The Kingmaking by Helen Hollick
The problem with any new book about Arthur
is to determine where history leaves off and legend and mystery begin. A vast storyline
exists, created in waves as each new generation discovered Arthur's realm and took
it for their own. Hollick has crafted a book that is full of character, a blend of
balanced characters and story plot. The young Arthur is a warrior of the mid fifth
century, welded into the framework of Vortigern's Britain. The history is closer
in association with Geoffrey Ashe's Riothamus, a strong ruler of the British
midlands or Brittany of the mid fifth to early sixth century, than with Malory's.
Most of the standard cast of characters are here. However, the incongruities
of her history in relation to the roles molded by legend occasionally leave the reader
struggling to block out Malory and works of those influenced by him. An author can choose
to keep the framework expected by the readers or recreate it anew thrusting the reader
into new but familiar surroundings. Hollick seems to have taken a middle road. I found
her decision to make Guinevere Cunedda's daughter a distraction that kept me on guard.
Cunedda's role in the story and her use of London as a constant backdrop to
Vortigern's reign is inconsistent with historical fact. And like most readers, her
decisions of what to keep from the legends and what to remove left me guessing rather
than simply enjoying the story. In her notes, she explains some of the reasons for this
and other historical placement but they are more apology than justification.
My sons tell me that I nitpick a story to death. As a longtime student of
the Dark Ages, I have my own views and beliefs that Hollick ran contrary to. But, there
were many facets of her story that I loved. Her characters are rich and human and the
plot woven smoothly. I believe that I enjoyed her minor characters more than the major.

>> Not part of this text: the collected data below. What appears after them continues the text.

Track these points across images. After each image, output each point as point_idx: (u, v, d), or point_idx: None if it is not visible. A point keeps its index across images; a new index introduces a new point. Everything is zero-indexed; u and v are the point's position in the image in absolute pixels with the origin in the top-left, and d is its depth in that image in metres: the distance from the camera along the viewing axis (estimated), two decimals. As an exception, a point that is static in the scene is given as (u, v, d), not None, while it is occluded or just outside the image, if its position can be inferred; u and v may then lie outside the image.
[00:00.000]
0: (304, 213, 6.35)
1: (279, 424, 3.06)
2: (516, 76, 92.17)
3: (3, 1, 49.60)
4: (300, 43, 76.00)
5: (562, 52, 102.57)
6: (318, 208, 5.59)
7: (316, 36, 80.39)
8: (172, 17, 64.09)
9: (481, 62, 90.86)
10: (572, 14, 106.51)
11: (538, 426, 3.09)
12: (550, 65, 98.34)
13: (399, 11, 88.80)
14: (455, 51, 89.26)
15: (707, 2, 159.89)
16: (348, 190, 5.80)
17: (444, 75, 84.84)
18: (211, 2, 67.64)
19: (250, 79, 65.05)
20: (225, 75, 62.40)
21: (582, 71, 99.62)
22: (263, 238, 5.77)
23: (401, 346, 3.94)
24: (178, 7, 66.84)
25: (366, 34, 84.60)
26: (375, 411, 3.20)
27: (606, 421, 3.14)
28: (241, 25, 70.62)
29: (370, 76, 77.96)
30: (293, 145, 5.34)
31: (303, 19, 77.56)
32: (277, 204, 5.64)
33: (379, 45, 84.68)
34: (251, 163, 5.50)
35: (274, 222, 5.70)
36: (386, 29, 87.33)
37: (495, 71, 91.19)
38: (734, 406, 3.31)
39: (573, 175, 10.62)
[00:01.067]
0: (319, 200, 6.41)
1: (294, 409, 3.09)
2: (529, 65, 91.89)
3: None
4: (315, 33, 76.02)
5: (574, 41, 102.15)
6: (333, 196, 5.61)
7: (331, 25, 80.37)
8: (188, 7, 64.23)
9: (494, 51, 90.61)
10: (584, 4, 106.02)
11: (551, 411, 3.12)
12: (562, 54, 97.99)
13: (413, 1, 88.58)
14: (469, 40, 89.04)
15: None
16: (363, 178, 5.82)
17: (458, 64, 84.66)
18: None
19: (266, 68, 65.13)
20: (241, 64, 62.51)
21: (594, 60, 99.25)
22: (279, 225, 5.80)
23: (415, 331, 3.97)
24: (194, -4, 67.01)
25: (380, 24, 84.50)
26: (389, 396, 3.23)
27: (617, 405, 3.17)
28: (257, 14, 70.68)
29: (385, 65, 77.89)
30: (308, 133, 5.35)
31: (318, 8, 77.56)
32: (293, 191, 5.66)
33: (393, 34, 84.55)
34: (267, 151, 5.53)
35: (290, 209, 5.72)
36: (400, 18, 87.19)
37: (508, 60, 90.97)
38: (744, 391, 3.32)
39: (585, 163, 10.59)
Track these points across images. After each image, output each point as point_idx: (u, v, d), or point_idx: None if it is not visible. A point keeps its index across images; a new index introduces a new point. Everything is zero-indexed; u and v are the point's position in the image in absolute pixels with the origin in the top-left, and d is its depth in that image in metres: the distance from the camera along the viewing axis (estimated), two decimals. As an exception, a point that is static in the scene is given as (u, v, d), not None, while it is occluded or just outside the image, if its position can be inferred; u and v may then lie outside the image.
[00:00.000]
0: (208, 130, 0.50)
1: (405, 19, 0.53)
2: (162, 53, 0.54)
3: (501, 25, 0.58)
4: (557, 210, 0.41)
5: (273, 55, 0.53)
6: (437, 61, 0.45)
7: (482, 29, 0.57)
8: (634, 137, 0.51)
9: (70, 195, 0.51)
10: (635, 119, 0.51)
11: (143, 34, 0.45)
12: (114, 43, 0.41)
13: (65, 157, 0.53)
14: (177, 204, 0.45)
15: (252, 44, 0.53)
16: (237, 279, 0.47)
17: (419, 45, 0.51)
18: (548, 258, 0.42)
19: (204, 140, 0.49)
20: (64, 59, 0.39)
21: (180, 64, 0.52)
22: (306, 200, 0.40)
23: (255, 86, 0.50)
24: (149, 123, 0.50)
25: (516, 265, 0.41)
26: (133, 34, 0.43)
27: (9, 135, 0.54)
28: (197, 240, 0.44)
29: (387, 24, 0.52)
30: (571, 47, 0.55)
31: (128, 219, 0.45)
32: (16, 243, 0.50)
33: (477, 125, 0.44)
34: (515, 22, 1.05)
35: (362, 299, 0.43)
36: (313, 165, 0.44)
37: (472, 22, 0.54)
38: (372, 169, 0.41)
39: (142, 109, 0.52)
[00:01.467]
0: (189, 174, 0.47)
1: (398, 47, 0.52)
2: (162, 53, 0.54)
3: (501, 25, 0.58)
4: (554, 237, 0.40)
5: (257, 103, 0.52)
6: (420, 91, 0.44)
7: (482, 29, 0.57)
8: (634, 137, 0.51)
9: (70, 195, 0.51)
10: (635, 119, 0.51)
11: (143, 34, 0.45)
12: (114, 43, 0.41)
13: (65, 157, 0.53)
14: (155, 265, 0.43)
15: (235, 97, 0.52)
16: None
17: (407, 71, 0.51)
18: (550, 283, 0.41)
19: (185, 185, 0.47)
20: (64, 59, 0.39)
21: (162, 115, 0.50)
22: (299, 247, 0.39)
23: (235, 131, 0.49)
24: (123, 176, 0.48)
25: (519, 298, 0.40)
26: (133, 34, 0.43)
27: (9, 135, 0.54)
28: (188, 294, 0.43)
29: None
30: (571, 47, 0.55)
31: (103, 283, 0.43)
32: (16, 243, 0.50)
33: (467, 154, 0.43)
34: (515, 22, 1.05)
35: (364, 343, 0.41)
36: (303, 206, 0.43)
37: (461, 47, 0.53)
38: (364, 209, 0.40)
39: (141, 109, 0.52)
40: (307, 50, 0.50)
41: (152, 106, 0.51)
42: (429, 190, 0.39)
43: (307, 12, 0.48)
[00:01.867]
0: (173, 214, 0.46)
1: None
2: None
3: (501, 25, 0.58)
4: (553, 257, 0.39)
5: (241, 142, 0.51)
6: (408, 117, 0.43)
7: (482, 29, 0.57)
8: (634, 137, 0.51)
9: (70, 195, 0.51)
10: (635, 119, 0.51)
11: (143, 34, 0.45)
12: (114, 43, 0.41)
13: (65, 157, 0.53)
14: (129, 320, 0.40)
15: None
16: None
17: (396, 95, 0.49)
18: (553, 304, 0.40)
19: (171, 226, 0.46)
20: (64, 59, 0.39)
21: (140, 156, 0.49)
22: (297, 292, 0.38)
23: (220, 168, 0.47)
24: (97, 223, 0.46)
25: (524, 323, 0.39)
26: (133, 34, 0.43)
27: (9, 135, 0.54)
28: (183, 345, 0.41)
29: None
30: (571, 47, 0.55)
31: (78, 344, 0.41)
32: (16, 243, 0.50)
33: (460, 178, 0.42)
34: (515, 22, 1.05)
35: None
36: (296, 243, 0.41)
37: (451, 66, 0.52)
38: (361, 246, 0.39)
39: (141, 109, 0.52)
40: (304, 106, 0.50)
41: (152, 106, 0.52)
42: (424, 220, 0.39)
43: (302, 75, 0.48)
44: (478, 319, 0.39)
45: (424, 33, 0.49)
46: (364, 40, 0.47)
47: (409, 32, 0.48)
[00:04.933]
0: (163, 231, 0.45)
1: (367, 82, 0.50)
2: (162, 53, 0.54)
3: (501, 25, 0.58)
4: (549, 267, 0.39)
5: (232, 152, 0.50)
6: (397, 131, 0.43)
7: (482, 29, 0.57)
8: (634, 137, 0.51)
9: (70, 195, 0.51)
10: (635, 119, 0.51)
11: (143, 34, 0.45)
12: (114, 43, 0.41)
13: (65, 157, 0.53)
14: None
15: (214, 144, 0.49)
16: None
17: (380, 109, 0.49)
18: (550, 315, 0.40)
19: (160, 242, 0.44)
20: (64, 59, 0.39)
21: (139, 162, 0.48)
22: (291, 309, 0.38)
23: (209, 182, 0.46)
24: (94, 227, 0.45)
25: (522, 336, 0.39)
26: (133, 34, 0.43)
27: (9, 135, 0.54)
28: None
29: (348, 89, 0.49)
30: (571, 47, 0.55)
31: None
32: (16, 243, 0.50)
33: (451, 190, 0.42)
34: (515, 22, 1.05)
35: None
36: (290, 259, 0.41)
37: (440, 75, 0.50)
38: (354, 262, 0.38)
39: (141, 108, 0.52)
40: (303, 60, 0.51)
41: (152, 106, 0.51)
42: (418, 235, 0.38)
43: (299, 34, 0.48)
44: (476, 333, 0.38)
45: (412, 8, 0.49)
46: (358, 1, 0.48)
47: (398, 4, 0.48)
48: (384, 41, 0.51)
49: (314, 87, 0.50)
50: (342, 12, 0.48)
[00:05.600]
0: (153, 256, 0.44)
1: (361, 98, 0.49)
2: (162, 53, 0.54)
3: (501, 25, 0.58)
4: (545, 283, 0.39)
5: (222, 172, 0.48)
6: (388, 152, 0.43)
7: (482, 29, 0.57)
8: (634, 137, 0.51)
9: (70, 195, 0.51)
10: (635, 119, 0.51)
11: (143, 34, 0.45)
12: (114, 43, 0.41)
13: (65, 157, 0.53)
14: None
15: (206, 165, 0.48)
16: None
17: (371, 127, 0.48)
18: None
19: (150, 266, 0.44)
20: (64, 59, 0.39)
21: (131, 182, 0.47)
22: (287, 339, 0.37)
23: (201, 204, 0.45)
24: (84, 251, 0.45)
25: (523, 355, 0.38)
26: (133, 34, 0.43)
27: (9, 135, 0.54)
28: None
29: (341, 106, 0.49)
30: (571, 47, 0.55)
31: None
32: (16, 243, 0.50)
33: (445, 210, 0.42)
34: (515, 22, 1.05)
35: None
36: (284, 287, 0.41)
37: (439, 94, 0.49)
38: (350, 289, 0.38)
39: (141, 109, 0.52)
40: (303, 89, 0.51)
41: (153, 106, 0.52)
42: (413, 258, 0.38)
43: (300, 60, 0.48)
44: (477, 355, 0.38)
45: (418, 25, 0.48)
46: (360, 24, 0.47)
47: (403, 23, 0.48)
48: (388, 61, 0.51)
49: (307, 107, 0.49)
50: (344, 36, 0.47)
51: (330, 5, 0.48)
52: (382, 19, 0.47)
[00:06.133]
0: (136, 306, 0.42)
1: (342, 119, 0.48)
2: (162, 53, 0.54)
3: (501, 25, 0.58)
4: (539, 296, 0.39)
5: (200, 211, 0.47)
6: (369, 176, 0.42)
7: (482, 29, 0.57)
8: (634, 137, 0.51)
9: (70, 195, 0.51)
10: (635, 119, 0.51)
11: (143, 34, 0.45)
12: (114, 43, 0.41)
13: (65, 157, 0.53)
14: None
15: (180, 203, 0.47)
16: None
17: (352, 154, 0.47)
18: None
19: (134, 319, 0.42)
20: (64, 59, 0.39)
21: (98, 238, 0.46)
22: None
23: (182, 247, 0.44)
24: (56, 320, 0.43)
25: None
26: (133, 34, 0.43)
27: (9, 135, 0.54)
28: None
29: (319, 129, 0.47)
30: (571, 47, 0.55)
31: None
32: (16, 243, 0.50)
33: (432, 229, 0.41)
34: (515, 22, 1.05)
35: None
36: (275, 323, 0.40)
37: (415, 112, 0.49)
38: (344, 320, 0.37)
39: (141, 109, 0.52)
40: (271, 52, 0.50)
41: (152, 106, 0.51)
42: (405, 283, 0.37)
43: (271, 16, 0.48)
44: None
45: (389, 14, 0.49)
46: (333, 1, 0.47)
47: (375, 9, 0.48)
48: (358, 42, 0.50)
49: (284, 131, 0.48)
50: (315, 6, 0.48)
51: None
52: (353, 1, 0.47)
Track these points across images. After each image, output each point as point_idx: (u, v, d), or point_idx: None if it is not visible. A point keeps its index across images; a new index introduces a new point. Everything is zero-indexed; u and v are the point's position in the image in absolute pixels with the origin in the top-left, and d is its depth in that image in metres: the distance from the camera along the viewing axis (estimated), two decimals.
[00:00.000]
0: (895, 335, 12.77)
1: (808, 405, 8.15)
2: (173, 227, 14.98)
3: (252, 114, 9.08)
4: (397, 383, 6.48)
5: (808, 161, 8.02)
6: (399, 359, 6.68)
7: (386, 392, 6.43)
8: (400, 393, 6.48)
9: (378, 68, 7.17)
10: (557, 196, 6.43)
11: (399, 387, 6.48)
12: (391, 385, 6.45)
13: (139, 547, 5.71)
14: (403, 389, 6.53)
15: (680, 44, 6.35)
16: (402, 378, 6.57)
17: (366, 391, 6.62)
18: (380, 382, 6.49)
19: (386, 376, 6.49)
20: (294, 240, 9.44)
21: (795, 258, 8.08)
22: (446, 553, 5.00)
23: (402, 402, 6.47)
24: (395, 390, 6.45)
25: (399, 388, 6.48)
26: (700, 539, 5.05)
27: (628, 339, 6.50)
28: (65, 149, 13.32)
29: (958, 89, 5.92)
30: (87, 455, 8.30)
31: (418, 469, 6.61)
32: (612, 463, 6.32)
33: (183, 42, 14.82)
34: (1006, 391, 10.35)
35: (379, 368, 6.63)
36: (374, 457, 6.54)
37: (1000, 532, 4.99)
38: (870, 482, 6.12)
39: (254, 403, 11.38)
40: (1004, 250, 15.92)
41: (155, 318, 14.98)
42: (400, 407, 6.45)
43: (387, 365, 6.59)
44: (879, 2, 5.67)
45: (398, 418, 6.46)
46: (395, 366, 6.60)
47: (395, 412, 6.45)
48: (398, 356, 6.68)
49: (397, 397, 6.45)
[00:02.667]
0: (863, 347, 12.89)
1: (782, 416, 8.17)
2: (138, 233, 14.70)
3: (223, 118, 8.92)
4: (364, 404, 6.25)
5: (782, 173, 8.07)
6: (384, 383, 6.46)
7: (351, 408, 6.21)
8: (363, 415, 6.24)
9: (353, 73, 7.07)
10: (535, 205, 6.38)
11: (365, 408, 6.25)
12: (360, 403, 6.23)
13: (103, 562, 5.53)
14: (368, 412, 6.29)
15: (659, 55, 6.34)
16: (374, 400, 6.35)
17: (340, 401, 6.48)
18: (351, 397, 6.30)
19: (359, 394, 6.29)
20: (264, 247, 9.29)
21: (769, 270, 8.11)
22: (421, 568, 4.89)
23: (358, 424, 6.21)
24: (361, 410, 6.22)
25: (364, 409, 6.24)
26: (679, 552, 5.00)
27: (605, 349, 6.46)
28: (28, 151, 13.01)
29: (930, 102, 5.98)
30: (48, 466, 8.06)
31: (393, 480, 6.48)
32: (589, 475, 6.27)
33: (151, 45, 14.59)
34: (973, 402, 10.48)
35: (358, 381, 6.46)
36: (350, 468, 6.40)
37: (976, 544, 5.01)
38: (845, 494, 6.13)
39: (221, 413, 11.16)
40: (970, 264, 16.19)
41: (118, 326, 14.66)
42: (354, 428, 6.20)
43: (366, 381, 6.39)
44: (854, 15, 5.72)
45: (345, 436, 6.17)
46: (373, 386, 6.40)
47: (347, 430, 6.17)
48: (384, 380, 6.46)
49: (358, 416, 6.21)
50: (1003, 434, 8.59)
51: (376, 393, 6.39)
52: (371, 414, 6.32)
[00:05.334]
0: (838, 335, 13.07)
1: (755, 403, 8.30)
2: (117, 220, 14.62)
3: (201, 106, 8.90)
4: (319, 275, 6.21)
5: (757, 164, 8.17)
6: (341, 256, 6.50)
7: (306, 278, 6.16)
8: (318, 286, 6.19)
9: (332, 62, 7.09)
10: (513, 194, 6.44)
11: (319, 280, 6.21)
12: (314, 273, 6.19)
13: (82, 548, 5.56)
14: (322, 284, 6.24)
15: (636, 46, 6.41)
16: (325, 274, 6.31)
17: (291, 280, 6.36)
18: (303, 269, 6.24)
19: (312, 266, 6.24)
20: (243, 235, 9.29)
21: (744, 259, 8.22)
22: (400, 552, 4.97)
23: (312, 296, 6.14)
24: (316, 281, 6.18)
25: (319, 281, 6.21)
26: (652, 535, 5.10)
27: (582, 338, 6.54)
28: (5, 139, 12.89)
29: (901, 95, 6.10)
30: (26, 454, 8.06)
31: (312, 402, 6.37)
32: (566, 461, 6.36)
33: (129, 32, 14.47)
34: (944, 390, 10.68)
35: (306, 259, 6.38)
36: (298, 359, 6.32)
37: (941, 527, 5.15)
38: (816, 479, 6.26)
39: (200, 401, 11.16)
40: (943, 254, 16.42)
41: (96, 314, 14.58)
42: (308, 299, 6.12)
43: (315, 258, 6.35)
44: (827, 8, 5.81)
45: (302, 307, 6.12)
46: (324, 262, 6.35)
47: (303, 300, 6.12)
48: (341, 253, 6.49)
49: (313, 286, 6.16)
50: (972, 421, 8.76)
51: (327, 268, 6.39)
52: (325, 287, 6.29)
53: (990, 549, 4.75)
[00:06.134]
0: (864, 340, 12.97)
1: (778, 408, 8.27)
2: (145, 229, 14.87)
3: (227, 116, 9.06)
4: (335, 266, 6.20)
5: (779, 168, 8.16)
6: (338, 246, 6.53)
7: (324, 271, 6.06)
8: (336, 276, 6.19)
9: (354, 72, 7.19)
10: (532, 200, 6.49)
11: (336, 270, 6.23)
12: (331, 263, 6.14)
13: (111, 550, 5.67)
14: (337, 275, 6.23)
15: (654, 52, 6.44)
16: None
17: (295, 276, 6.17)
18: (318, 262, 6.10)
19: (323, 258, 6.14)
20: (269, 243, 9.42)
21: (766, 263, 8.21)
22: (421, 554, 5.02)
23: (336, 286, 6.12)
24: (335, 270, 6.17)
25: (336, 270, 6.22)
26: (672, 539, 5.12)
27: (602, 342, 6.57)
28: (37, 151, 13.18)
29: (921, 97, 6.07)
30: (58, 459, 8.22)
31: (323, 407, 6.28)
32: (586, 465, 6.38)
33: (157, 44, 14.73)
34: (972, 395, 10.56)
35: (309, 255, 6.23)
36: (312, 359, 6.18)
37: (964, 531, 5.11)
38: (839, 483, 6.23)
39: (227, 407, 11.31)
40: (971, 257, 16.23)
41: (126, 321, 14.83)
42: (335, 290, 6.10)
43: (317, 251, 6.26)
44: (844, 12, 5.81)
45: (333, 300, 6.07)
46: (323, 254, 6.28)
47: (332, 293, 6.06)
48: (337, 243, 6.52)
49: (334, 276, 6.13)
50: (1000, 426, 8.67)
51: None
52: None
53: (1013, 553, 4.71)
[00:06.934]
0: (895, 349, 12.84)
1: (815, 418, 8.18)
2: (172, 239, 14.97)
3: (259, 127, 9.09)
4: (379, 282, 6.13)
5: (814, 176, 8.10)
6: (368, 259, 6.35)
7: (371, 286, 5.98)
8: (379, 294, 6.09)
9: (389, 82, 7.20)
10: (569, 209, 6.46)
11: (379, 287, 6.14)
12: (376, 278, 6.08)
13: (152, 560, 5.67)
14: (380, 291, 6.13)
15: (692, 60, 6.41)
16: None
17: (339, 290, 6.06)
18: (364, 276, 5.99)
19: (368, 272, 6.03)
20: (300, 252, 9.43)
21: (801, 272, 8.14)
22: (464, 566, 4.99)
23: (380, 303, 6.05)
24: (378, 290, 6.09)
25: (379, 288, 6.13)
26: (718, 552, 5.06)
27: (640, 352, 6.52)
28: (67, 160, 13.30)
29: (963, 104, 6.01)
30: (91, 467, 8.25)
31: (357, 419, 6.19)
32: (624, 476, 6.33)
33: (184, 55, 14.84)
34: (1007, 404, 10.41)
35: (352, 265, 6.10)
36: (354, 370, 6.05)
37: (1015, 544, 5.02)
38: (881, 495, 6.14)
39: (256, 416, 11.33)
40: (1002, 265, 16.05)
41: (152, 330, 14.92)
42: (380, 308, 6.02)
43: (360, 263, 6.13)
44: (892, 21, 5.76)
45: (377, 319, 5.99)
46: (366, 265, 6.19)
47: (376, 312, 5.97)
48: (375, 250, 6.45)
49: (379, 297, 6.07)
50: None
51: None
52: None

Her Arthur is too human and carelessly flawed to have become the legend. Vortigern would
have disposed of him without a second thought. But some of the minor plots and characters
created a depth and texture that shows Hollick to be a great story teller. I was intrigued
by Osmail and believe that Hollick could have taken this man and crafted an excellent
Arthurian or post Roman story.
As an avid reader of Arthurian material, I recommend "The Kingmaking" to the
newcomer or romantic. For the pseudo-historian and Arthurian readers, it is a
read-when-time-permits, not a must-read.